Renting your gear online is often cheaper than in resort, and most shops have beginner ski / snowboard packages on their websites. Also it's worth making sure your pick up point is close to your accommodation, so it's not too far to carry your gear. Some shops offer free locker use near the slopes for customers, delivery services, and may even come to you for fittings on arrival if pre-arranged, especially if there's a group of you. It's worth checking this with the shop before you book.
Make the most of your time
All the gear, no idea
For the beginner skier or snowboarder it might seem expensive to lay out for the right apparel before you arrive, and there aren't any places that rent clothing in resort, so borrow what you can, check out the sales and online discounts. At the bare minimum make sure in addition to your trousers and jacket, that you've got a helmet, some goggles, gloves, and technical ski socks. Plus a lightweight back pack is always handy for carrying water, sunscreen and an extra layer.
The beginner slopes
This resort is home to 51 ski slopes, most of which are cruisy blue runs with amazing views, hundreds of ski instructors, and an atmosphere for an unforgettable holiday. The Proclou slope is one of the best beginner pistes in town. It’s wide, reasonably flat and runs alongside the Mini-Stash snow park. It’s perfect for practicing your snow plough, working on your turns, and having fun. Seraussaix, close by, is another mellow blue run that winds amongst snow covered pine trees and leads you to the bottom of the Seraussaix and Proclou chair lifts. This area is the most obtainable with the beginner specific pass, so make the most of it.
The fun zones
The Burton Kids Parkway in the Falaise sector is designed especially for beginners; a short 400m gentle piste, the kickers and boxes here are short and wide, perfect for kids and first time jibbers. There is also the snow park in Chappelle, known locally as the Baby Park, this area is great for beginners with green, blue and red graded jumps, rails, boxes and the like. Certainly enough to keep you entertained with your first snow park runs.

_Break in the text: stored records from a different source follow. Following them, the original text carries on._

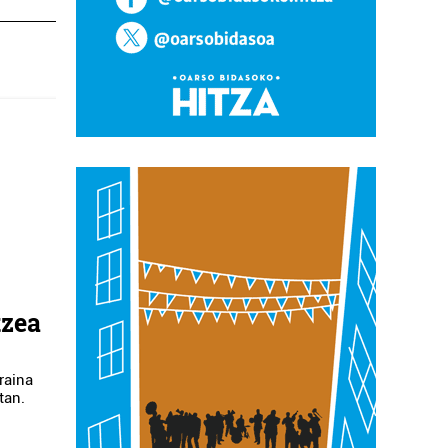
tzea
kraina
tan.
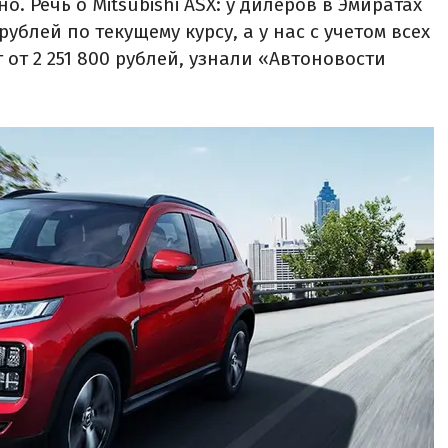
. Речь о Mitsubishi ASX: у дилеров в Эмиратах
рублей по текущему курсу, а у нас с учетом всех
 от 2 251 800 рублей, узнали «Автоновости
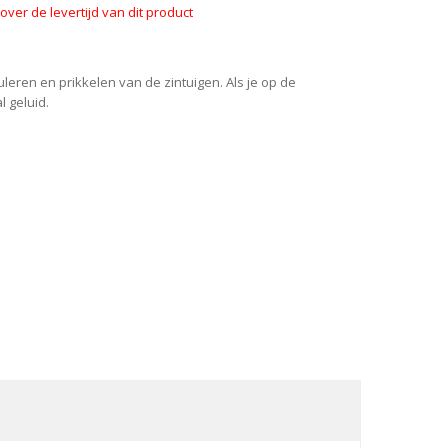
ver de levertijd van dit product
uleren en prikkelen van de zintuigen. Als je op de
 geluid.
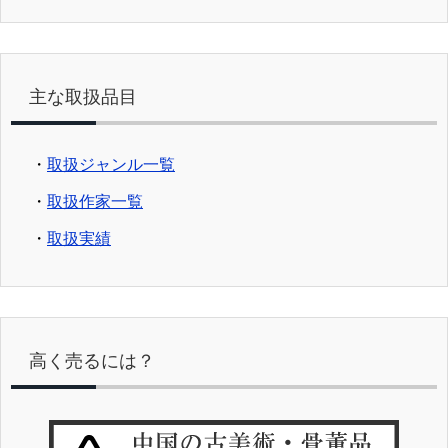
主な取扱品目
・
取扱ジャンル一覧
・
取扱作家一覧
・
取扱実績
高く売るには？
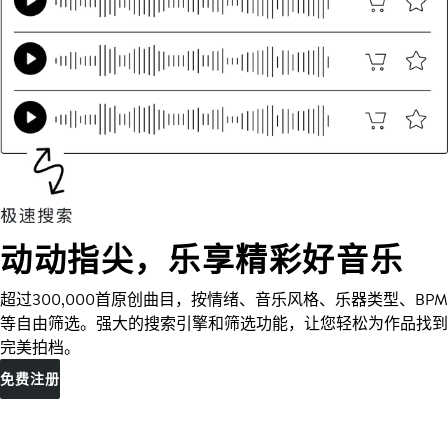
动动指尖，乐享精彩好音乐
超过300,000首原创曲目，按情绪、音乐风格、乐器类型、BPM
等自由筛选。强大的搜索引擎和筛选功能，让您轻松为作品找到
完美拍档。
免费注册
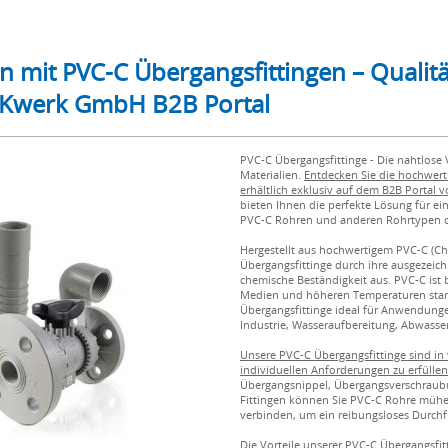
mit PVC-C Übergangsfittingen – Qualität 
i Kwerk GmbH B2B Portal
PVC-C Übergangsfittinge - Die nahtlos
Materialien.
Entdecken Sie die hochwerti
erhältlich exklusiv auf dem B2B Portal
bieten Ihnen die perfekte Lösung für ei
PVC-C Rohren und anderen Rohrtypen od
Hergestellt aus hochwertigem PVC-C (Chl
Übergangsfittinge durch ihre ausgezei
chemische Beständigkeit aus. PVC-C ist 
Medien und höheren Temperaturen stan
Übergangsfittinge ideal für Anwendung
Industrie, Wasseraufbereitung, Abwasse
Unsere PVC-C Übergangsfittinge sind in
individuellen Anforderungen zu erfüllen
Übergangsnippel, Übergangsverschraub
Fittingen können Sie PVC-C Rohre mühe
verbinden, um ein reibungsloses Durch
Die Vorteile unserer PVC-C Übergangsfit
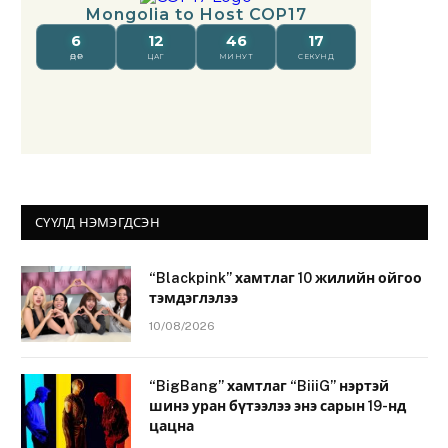
СҮҮЛД НЭМЭГДСЭН
“Blackpink” хамтлаг 10 жилийн ойгоо
тэмдэглэлээ
10/08/2026
“BigBang” хамтлаг “BiiiG” нэртэй
шинэ уран бүтээлээ энэ сарын 19-нд
цацна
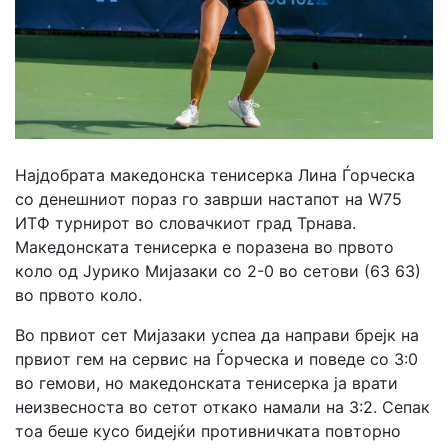
Најдобрата македонска тенисерка Лина Ѓорческа
со денешниот пораз го заврши настапот на W75
ИТФ турнирот во словачкиот град Трнава.
Македонската тенисерка е поразена во првото
коло од Јурико Мијазаки со 2-0 во сетови (63 63)
во првото коло.
Во првиот сет Мијазаки успеа да направи брејк на
првиот гем на сервис на Ѓорческа и поведе со 3:0
во гемови, но македонската тенисерка ја врати
неизвесноста во сетот откако намали на 3:2. Сепак
тоа беше кусо бидејќи противничката повторно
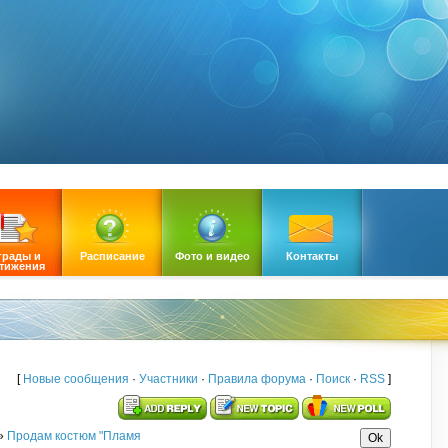
грады и
Расписание
Фото и видео
Контакты
тижения
[
Новые сообщения
·
Участники
·
Правила форума
·
Поиск
·
RSS
]
»
Продам костюм "Пламя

It’s easy to stick with the tried and tested slopes that you've come to know, but Avoriaz is a truly magnificent ski area that should not daunt the beginner. Alternatively leave the resort and head to nearby Morzine for a day and explore the Pleney area, or visit Les Gets, where the free beginners ski zone is accessed from the top of the Chavanne chair lift, plus three other green slopes nearby.
After all you have earned your stripes (and probably some bruises), now it's time to share your stories from the day with your family and friends, new and old.
Avoriaz is a great place to let off some steam after a day's exertions on the slopes. Whether that's in the local après-ski scene over a beer or two, in a local restaurant, or with a swim and sauna to relax those aching limbs. Pay a visit to Aquariaz, Avoriaz's water paradise, full of slides, an indoor river, and a chillout zone with bubble massage seats and an outdoor jacuzzi.
These are great options for a day off the skiing, in the event of poor weather or a great way to spend a few hours after the slopes close.
Families, at the very least, may finally have a shot at exhausting the kids with this option!
So what are you waiting for? Get yourself out here and have some fun in the snow!